モブキャラ、旅に出る
一人の少女は激怒していた。例えるならば百獣の王ライオンが怒り狂って獲物を食い散らかす感じ。そして、その獲物となっていたのが、俺ローレンだった。
「本当に何なのよ」
「だから言い出したのは、ガーネットだって」
ライオンの鬣のようにショッキングピンクのツインテールを揺らす彼女は俺の幼馴染みにして、旅の仲間となったミィリィア。見た目の可愛さに寄らず、こいつのパンチはくそ痛い。

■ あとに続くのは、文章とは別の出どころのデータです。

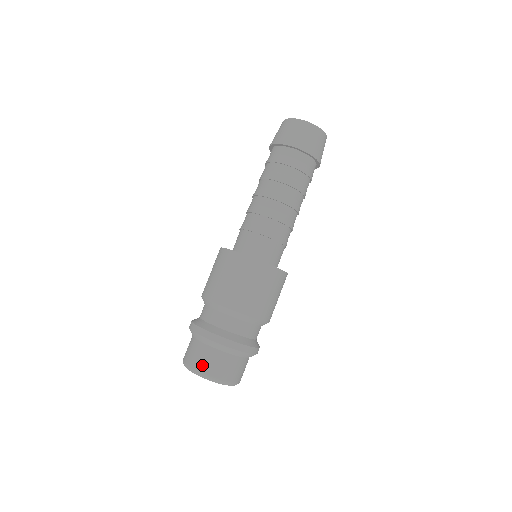
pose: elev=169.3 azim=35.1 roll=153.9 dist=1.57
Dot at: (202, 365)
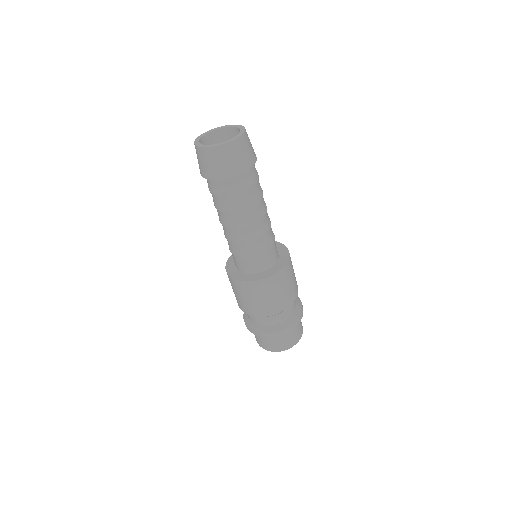
Dot at: (264, 346)
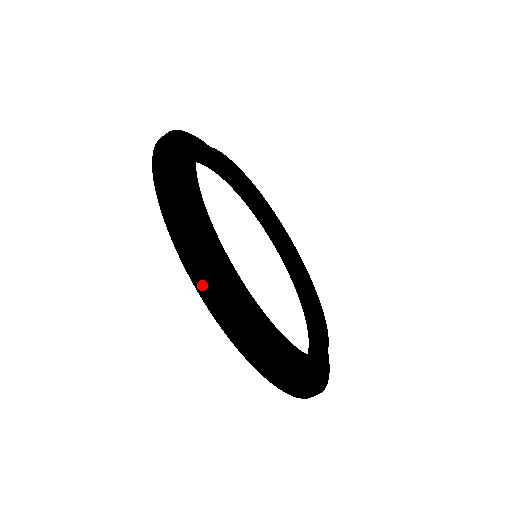
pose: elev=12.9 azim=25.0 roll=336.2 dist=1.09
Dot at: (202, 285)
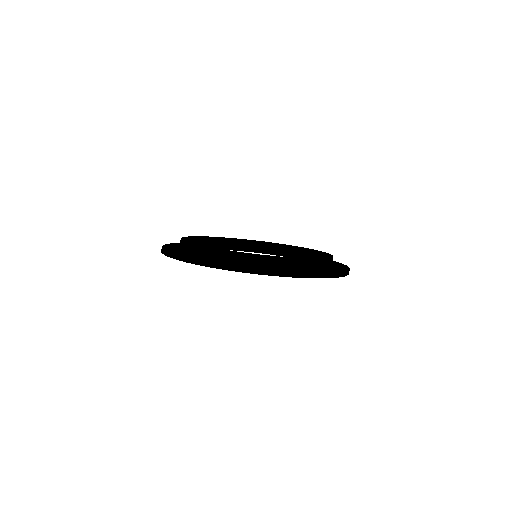
Dot at: (188, 259)
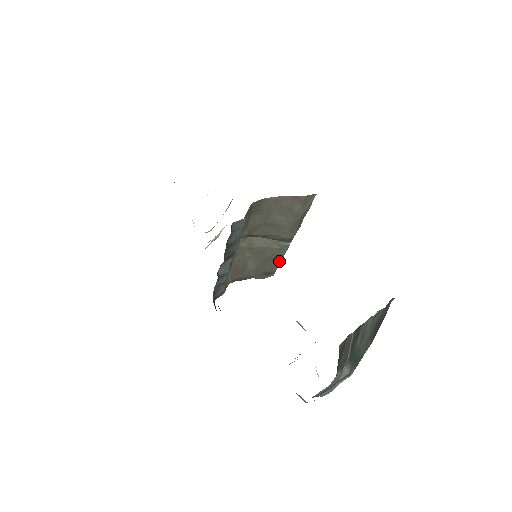
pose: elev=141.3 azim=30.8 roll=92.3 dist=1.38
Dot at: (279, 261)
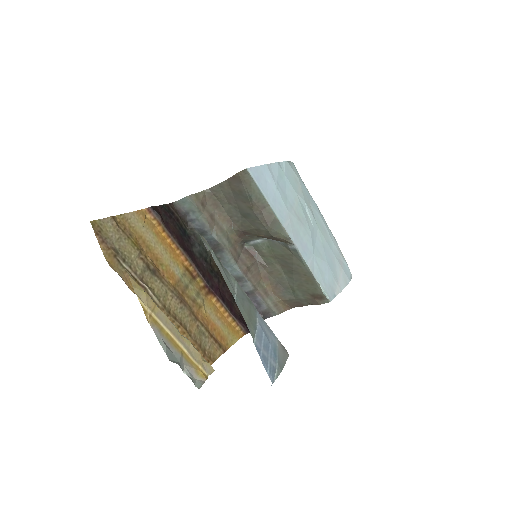
Dot at: (311, 276)
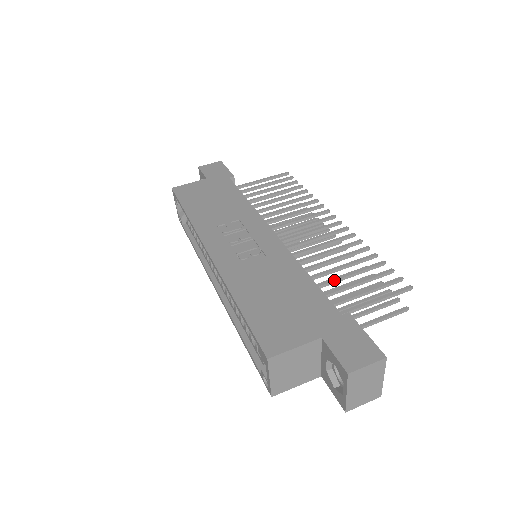
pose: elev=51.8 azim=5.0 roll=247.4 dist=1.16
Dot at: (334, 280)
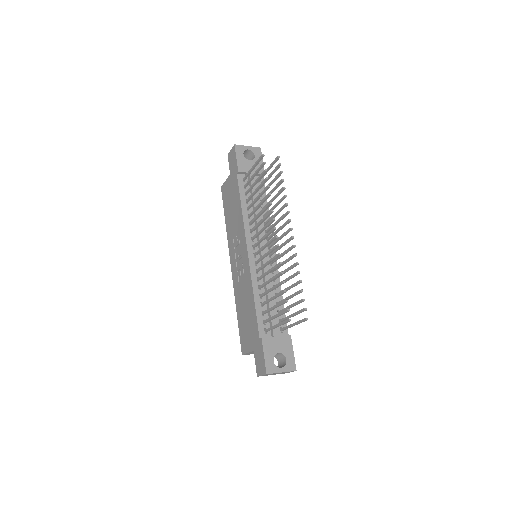
Dot at: (267, 302)
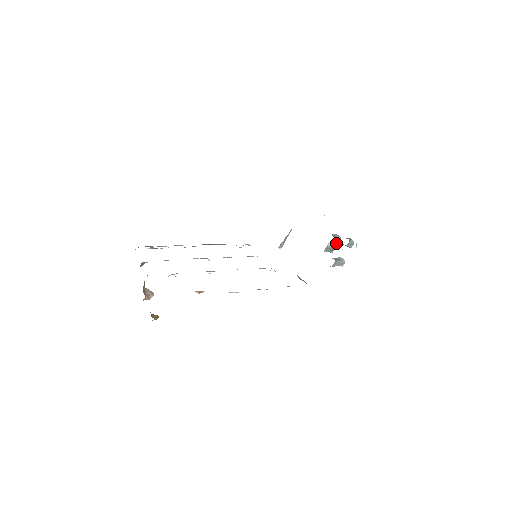
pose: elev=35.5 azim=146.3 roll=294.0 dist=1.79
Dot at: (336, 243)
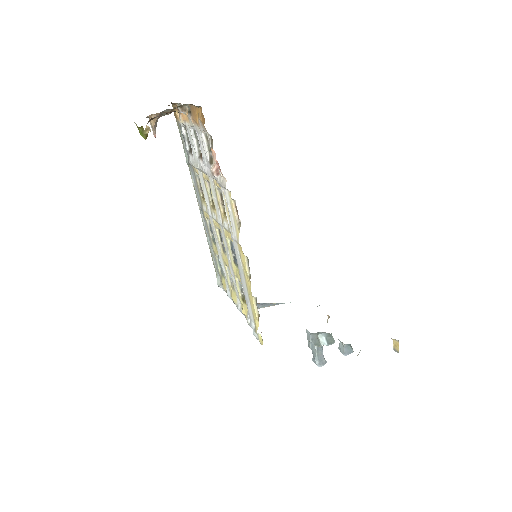
Dot at: (326, 343)
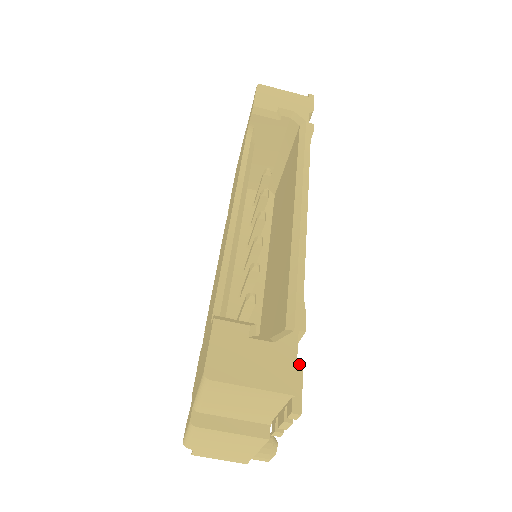
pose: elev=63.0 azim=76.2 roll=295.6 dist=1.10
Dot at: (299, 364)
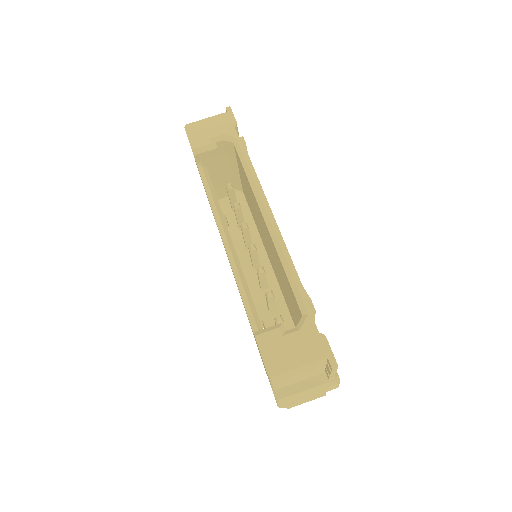
Dot at: (322, 335)
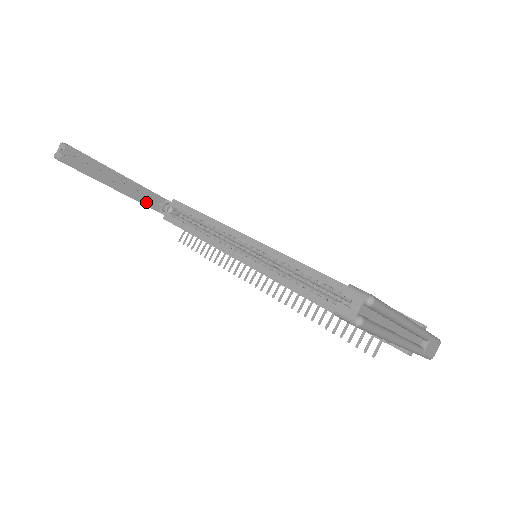
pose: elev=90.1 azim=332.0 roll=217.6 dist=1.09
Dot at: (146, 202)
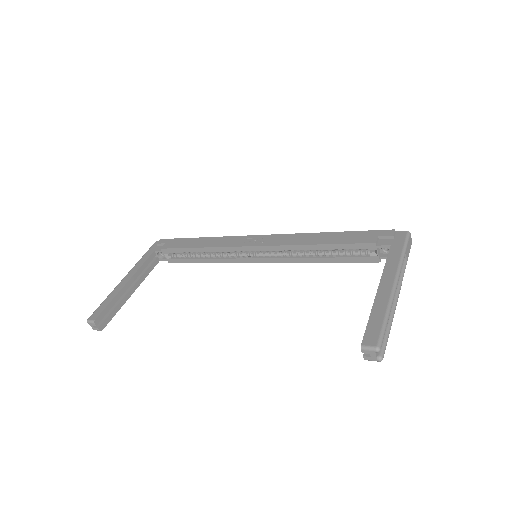
Dot at: (150, 269)
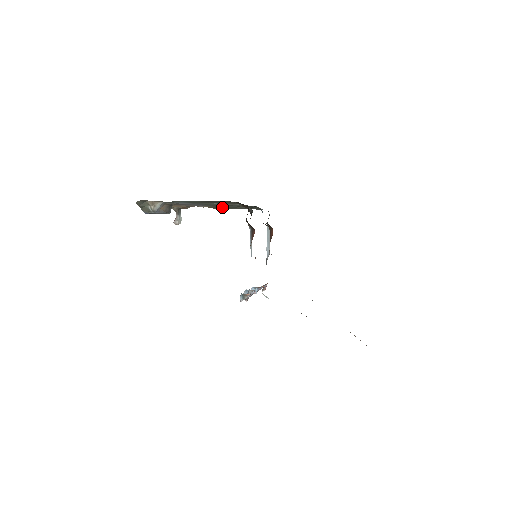
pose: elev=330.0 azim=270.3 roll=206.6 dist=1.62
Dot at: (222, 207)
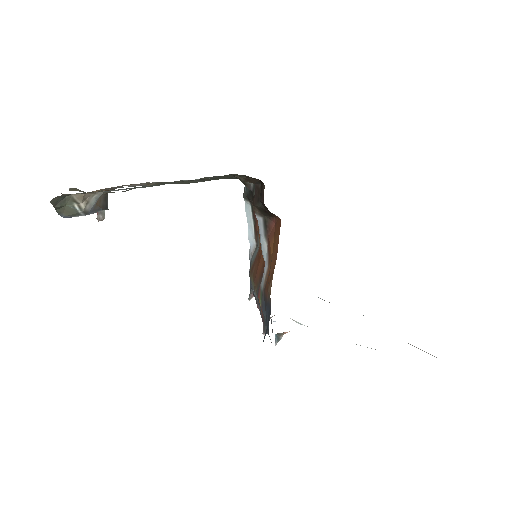
Dot at: occluded
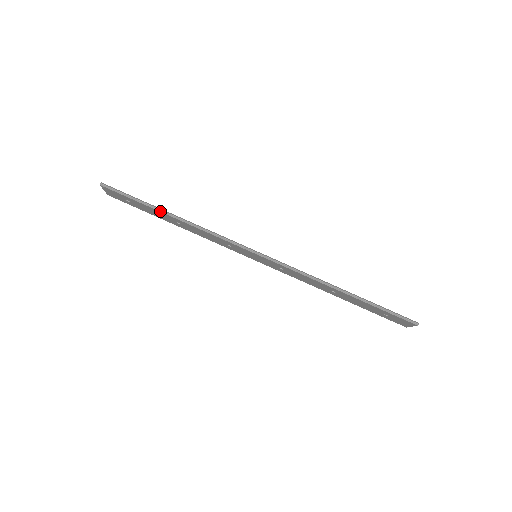
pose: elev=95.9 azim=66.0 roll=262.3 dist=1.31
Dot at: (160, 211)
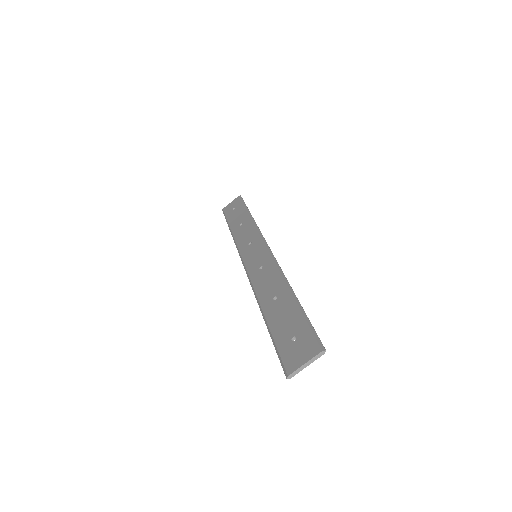
Dot at: (248, 212)
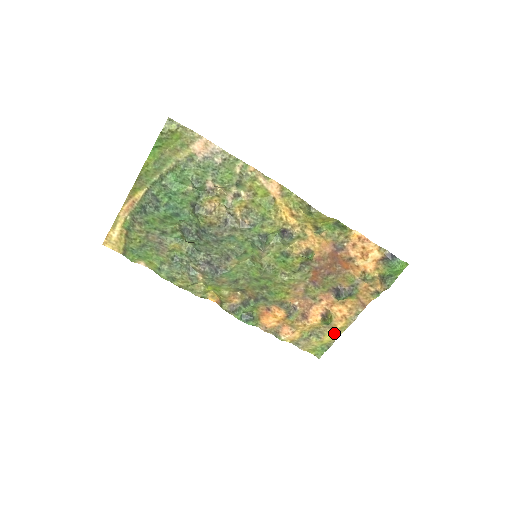
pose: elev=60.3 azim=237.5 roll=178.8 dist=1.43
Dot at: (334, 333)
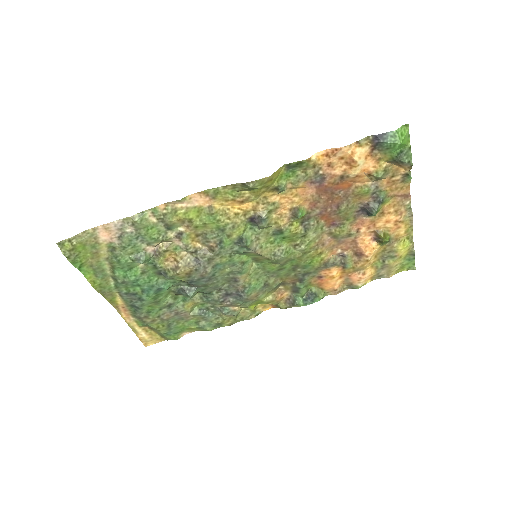
Dot at: (404, 241)
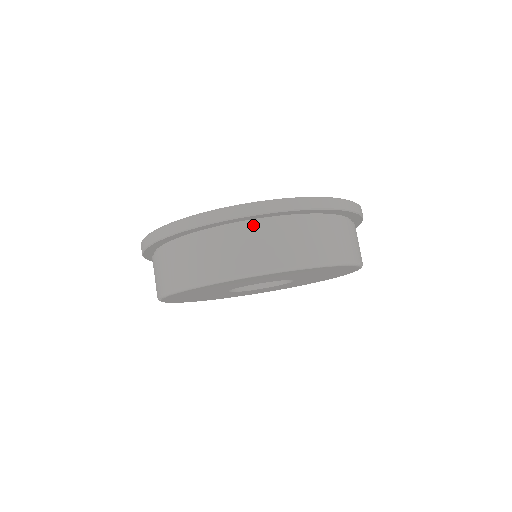
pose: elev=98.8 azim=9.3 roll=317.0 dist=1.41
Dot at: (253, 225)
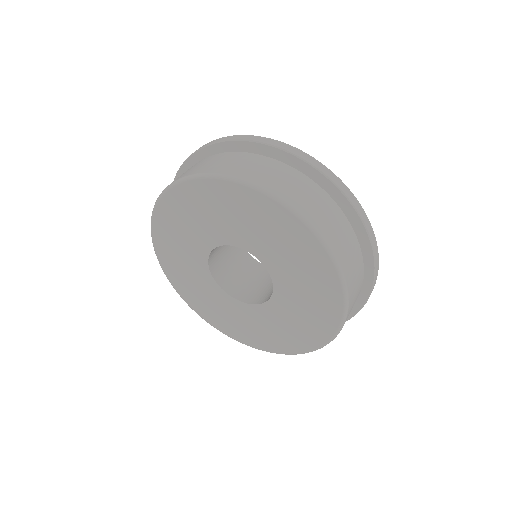
Dot at: (274, 160)
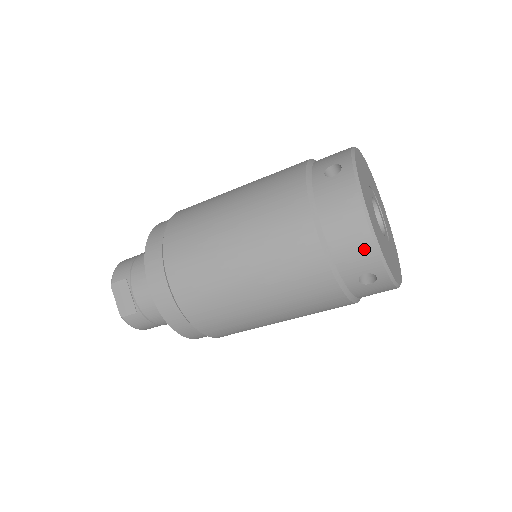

何故彼女が怒ってるかと言うと、俺達の格好だ。ミィリィアはいつものメイドの格好に、鍋を被り、鋏とまな板を持っていた。基本的にふざけないミィリィアの格好にしては実にシュールだった。発端は俺の妹ガーネットの戦略だった。しかし、何故か俺が今、ミィリィアに暴力を振られている。そして、発端であるミィリィアは、その光景を無表情で眺めていた。俺、超絶理不尽!!
「避けるな、馬鹿」
「避けないと痛いだろ?」
避けるななんて無茶な要求だ。幸い、俺は運動神経だけはいいので、何とかミィリィアの暴力を受けずに済んでいた。しかし、ミィリィアのパンチは雨のように降り注ぐ。避けるのもなかなか苦しい。マシンガン撃たれてるのと同じ感覚だ。
「げふっ」
そして最後に、気にしていなかった足元にキックが入ったことで、俺は地面に這いつくばるしかなくなった。
「お兄ちゃん、ドンマイ」
「いや、お前のせいだからな」
俺は我慢強いので、立ち上がると、ガーネットに半笑いされた。くそっ、小悪魔め。
「で、本題に入るぞ」
俺は手元から地図を取り出した。古い地図で正しいものかはよくわからないけど、これしかないので今は仕方ない。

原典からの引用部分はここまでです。